Bir milyon metre karelik bir orman hayal edin. Beklenmedik şeyler ülkesinin bu kaçak köşesinde, yağmur daha az yağıyor, benekli geyikler küçük havzalarında geziyor, sahillerine Hint Okyanusu çarpıyordu.
Yala prensesi, kırk dört memeli, iki yüz on beş kuş türüyle birlikte Yala ormanlarında yaşar. Ona prenses deniyor. Çünkü Afrika’daki kuzenleri gibi aslanlarla, kaplanlarla yaşamak yerine, Yala’nın en güçlüsü, en muktediri, güzeller güzeli, parlak tüyleriyle alımlı, havalı mı havalı o Yala’nın prensesi.
***
Tek rakibi Ham;
Komşu bölgeyi Ham yönetiyor. Aslanların, kaplanların yaşamadığı ormanda semizlenmiş, bakımlı, uzun otlakların, akan suyun sahibi, adeta yedi göbek soylu, ormanda zengin denilen şeyle anılan, yırtıcılığın, atikliğin, taşı oyan keskin dişlerin, vahşiliğin, bilakis keskin bir bıçak gibi yırtan tırnaklarıyla yaman bir leopar Ham.
***
Ham ve Yala prensesi, düne kadar annelerinin yemeğinden pay alıyordu. Yeni kardeşleri doğunca, tek başına kalmayı deneyimlemeli, korkularından özgürleşmeli, artık pay aldıkları günler çoktan geride kalmıştı.
***
Mis kokan çay tarlaları arasında Yala prensesinin belirli yönetim inançları vardı. Ona göre; Hayvanlar zamanın akışı içinde üretilen başka içerikler gibi tarihseldir ve yeşerdikleri topraktan koparılamaz. Bu şimşekli inanç gereği, hayvanlar solabilir ama asla yeni, ideal bir varoluşla canlanamazlar derdi. Eğer ideal bir varoluşla canlanmaya kalkarlarsa, olması gereken hayatı öldüreceklerine inanıyordu.

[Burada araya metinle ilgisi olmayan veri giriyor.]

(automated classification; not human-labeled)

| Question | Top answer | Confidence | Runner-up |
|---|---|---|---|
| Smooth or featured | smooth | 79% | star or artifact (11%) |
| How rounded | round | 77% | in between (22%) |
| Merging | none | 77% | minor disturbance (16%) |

Ham ise her zamanki gibi gece olunca, etrafı en iyi gözlediği, yüksek kayadaki yerini almıştı. Onun yönetim inancında; Hayvanlara ruhsal âlemi duyularıyla, doğanın yapısındaki değişiklikler dışında kalan genel özelliklerini, genel ya da yaslara bağlı, deneme yanılmayla anlatma çabasına inanıyordu.
Yala prensesine göre; hayvanın canlı olması gerekir ve ne gariptir ki, ateşi su yakar.

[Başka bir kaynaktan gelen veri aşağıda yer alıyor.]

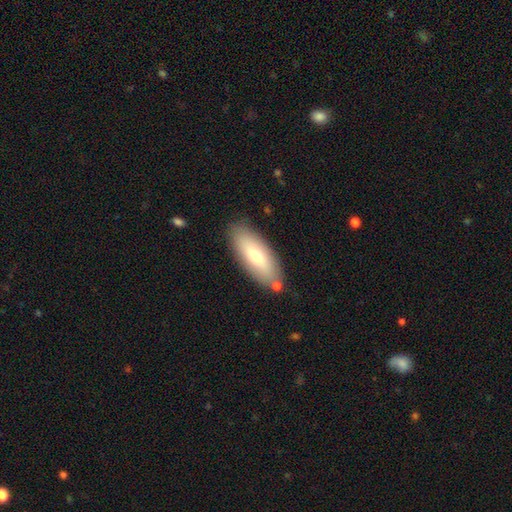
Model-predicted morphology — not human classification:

Ham’a göreyse; hayvan doğa ötesidir ve teni de cenneti de vahşidir bütün canlıların.
***
Ormanda hayat nadide bir orkestra önünde hataları örten, yol gösterici bir koro kadar güzeldi. Su, kalbinin kapılarını güneş sebebine her zamanki gibi karşılıksız açmış, rengârenk çiçekler ot bitmez denilen gri topraklarda serpilmiş, sürüngenler serinmiş, hayvanlar kavranması zor olan hayatı Hint Okyanusu’nun dalgalanmaları gibi kendi yaşamlarına uydurabiliyordu.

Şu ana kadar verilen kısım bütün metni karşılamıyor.